As director and founder of the newly created nonprofit Felon’s Crusade for Equality, Honesty and Truth, Robert Davis filed an emergency application Friday in Wayne County Circuit Court that ultimately requests the removal of the authority’s board members and ending its operations.

The issue centers on whether Detroit was “a qualified city” under a provision of state law that paved the way for the authority’s creation. That means one “that contains a first class school district and includes any department or agency of the city,” according to the court filing.

A growing number of vacant parcels — close to 100,000 — have been directed in recent years to the Detroit Land Bank, which has become a central repository for most city property, much of it inherited from the county foreclosure tax sale when properties don’t sell.

Davis’ attorney argues that when the city entered into an intergovernmental agreement with the Michigan Land Bank Authority Fast Track Authority in February 2009, its school district had fewer than 100,000 students — which state law defines as the threshold for making it first-class.

But a confidential legal opinion by the Dickinson Wright law firm found that when the state authority adopted a resolution approving the agreement in September 2008, “DPS was a first-class district and therefore the City was a qualified city under the Land Bank Act. … There is no requirement in the Land Bank Act that the city must remain a qualified city after it enters into the (intergovernmental agreement) in order for the authority to remain in existence.”

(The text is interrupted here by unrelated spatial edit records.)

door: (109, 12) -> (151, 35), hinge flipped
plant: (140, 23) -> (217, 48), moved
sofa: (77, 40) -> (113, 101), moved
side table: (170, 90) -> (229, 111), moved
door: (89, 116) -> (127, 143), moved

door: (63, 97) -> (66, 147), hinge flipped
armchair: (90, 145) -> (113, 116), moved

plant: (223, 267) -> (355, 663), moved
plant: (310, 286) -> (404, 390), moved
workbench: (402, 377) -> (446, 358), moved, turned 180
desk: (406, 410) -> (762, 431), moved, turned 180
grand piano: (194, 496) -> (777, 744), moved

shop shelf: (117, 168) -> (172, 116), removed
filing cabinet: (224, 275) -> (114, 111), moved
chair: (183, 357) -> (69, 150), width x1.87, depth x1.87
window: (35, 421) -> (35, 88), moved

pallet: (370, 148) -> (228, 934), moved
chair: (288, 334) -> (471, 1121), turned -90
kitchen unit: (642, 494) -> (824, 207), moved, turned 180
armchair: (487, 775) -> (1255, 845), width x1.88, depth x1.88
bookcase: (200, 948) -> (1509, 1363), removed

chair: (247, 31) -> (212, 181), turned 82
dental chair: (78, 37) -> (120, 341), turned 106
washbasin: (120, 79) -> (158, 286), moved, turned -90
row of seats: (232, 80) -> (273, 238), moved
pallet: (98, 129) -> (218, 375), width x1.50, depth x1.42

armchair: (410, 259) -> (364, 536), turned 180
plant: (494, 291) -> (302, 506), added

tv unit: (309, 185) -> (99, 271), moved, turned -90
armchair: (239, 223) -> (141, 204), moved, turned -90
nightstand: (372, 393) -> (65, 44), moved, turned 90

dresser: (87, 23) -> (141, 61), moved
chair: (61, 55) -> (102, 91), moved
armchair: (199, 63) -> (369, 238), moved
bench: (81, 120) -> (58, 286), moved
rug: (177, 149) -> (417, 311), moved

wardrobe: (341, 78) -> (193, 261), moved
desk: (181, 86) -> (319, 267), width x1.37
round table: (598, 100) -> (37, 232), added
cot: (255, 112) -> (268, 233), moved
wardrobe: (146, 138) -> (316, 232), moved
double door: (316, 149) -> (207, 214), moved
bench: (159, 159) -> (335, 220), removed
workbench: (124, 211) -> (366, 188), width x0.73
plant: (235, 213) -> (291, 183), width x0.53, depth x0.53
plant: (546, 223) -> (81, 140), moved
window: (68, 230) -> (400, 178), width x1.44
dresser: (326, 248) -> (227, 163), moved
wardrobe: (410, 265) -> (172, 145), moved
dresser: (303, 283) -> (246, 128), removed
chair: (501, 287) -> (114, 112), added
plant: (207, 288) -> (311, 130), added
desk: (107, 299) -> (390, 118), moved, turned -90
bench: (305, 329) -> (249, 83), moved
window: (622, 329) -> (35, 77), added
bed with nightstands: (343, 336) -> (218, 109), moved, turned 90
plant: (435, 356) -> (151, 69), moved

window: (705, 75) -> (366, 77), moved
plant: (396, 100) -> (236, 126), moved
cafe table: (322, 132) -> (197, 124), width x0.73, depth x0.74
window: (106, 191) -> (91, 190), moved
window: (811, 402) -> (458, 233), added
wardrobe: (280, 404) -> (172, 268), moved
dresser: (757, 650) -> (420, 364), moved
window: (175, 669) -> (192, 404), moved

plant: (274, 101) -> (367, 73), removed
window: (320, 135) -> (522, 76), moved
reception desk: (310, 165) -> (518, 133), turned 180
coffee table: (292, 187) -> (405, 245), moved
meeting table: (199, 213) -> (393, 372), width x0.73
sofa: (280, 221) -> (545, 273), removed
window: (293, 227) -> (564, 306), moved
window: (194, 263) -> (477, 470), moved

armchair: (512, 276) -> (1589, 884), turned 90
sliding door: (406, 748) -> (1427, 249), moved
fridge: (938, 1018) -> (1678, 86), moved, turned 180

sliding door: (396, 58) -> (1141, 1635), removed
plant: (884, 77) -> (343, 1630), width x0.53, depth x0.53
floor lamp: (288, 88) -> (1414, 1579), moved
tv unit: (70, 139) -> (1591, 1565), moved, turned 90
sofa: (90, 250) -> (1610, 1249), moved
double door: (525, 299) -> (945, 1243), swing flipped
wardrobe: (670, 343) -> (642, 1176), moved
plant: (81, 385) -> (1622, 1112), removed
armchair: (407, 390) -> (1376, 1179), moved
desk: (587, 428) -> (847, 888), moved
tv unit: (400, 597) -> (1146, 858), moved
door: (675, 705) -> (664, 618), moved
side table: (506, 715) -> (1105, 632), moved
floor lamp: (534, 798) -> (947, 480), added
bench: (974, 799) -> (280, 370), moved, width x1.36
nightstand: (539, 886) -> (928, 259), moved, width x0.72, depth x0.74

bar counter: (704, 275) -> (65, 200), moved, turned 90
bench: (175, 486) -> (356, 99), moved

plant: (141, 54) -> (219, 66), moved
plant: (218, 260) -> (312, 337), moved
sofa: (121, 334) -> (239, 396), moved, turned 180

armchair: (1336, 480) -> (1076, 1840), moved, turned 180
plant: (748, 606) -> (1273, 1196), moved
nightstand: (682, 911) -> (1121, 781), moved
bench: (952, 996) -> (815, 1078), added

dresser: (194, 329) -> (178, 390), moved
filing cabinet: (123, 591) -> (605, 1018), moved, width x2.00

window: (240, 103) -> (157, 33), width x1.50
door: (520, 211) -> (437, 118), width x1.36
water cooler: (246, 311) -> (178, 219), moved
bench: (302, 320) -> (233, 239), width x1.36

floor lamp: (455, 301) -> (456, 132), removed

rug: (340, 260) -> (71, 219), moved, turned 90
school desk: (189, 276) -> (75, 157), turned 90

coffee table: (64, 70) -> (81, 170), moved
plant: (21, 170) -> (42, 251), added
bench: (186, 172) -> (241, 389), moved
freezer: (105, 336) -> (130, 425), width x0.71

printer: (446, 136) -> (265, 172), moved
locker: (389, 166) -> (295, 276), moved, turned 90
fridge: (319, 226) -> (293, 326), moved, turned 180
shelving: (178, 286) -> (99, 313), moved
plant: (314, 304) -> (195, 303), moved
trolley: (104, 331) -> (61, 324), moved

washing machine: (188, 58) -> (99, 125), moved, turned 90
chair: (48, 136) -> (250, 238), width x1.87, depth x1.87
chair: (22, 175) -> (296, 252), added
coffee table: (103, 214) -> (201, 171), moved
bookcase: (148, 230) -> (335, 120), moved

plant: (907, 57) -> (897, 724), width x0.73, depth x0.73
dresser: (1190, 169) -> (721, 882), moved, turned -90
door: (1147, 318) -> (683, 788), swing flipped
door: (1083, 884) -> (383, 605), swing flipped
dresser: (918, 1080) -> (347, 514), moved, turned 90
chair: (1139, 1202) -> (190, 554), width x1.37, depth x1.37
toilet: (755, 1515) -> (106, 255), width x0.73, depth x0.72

Davis, who was convicted of felony embezzlement in 2014 and sentenced to 18 months in prison, rejects the interpretation, though.

His court filing states that Detroit “did not, and currently does not, contain a first class school district within its city boundaries. … Consequently, the Respondents Land Bank Authority and its Board of Directors have no legal authority to be exercising any powers granted and authorized under the Land Bank Fast Track Act.”

However, Michael Brady, general counsel for the Detroit Land Bank Authority, said the legal opinion addressed its validity.

“The board did its appropriate due diligence back then and nothing has changed,” he said Friday.

The filing comes as Davis wages a separate battle with the land bank in the court to force the public release of a subpoena the authority received in May from federal inspectors conducting a criminal investigation.

The land bank oversees the city’s blight elimination program, which is primarily funded with federal dollars and came under scrutiny last fall amid concerns over rising costs and bidding practices.